Hey look my hometown is in a crossword I’m doing in Africa! Neato! #therealeau-c
Had a good lesson in Form 1 today about the future tense and making short-term and long -term predictions. Some of my faves ones that students shared in class:
"I believe that in 50 years it will be loud."
"Today, I predict I will eat nsima." (duhdoy)
"I feel that this term I will pass Form 4." (written by a Form 1 student…I guess it’s good to be confident, but I’m curious to see how they pull it off)
"In 10 years, I will live in China."
Same student: “In 50 years, I will be a grandmother in China.” (she’s obvies got a plan and sticking to it. Bully for her)
"I predict that in 500 years I will be a ghost walker."
"My prediction for the year 2014 is that I will be elected President in the Malawi elections." (Khumbo 2014!)
"I predict that in 500 years the world will end." (optimist)
"I think that in 10 years the world will end." (pessimist)
"I predict that in 500 years I will be singing with Jesus." (that’s nice)
"Tomorrow, I believe I will be singing with Justin Bieber." (that’s not as nice)
"I believe that when I finish Form 4, I will be a lawyer."
Same guy, later in class: “I predict in 10 years I will be a carpenter.” (so many implications here to think about.
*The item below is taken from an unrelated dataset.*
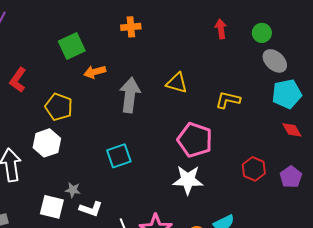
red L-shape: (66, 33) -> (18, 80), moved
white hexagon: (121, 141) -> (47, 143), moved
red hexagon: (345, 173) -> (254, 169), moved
Will law not pan out for him? Why? Will being a lawyer bore him, and will this boredom in turn lead him to a new profession involving more actual bore-ing? Will he want to be a blue and white collared dual-threat? Doesn’t that type of collared shirt seem like it will be kinda hot and burdensome, metaphorically speaking? Does he carry a briefcase or a tool belt? Does he ever find time for fun? Will he someday provide the inspiration for a sitcom called, “The Chopping Block,” about a modern day lawyer/carpenter who must balance the trials and tribulations of two drastically different professional worlds while avoiding getting the axe, with only the aid of his pet squirrelfriend/emotional support system/bodyguard Gavel? Does the carpentry thing become an elaborate ruse for him to create accidents and mistakes on the part of the construction companies he “works for” under a fake name/moustache, only to later represent the victims of such grossly mishandled domestic mishaps in court, netting him millions? I predict that thinking about this any more will make me crazy….)
"After classes, I predict that I will just sit for one hour."
"In 10 years, rappers will be trying to sing." (they’re already trying that dude, and it’s called auto tune)
And then this student/angel of truth and light raised her hand, solidifying her A in Form 1 English and her place atop the golden sparkly throne of enlightenmental justicey glory that towers above her mere mortal classmates: “In 10 years, Mr. Stanley will be president of the US and Malawi.”
Some more solid predictions from last week’s midterm exam:
“In 5 years, Malawi will be in Japan.”
“When I am 20 years, my future is doomed.” YIKERS
“After 500 years I will be died.” Chimodzimodz, bro.
“In 5 years, I am America.” (And so can you!)
“Justin Beiber will be the greatest artist in the year 2014.” Don’t let Wongani down, JB!
“I will do a ghost walk.” Is that like a moon walk?
“In 48 years, I predict I will go to Heaven to see the Jesus.” Very specific. Is that how long it takes to get in for an appointment? Also: I’m on board with everybody calling him “the Jesus” from now on like this kid.
“I predict that I will go to the house of the Stanley and I will mop.” Hasn’t come true yet, Gladys! Also: I’m on board with everybody calling me “the Stanley” from now on like this kid.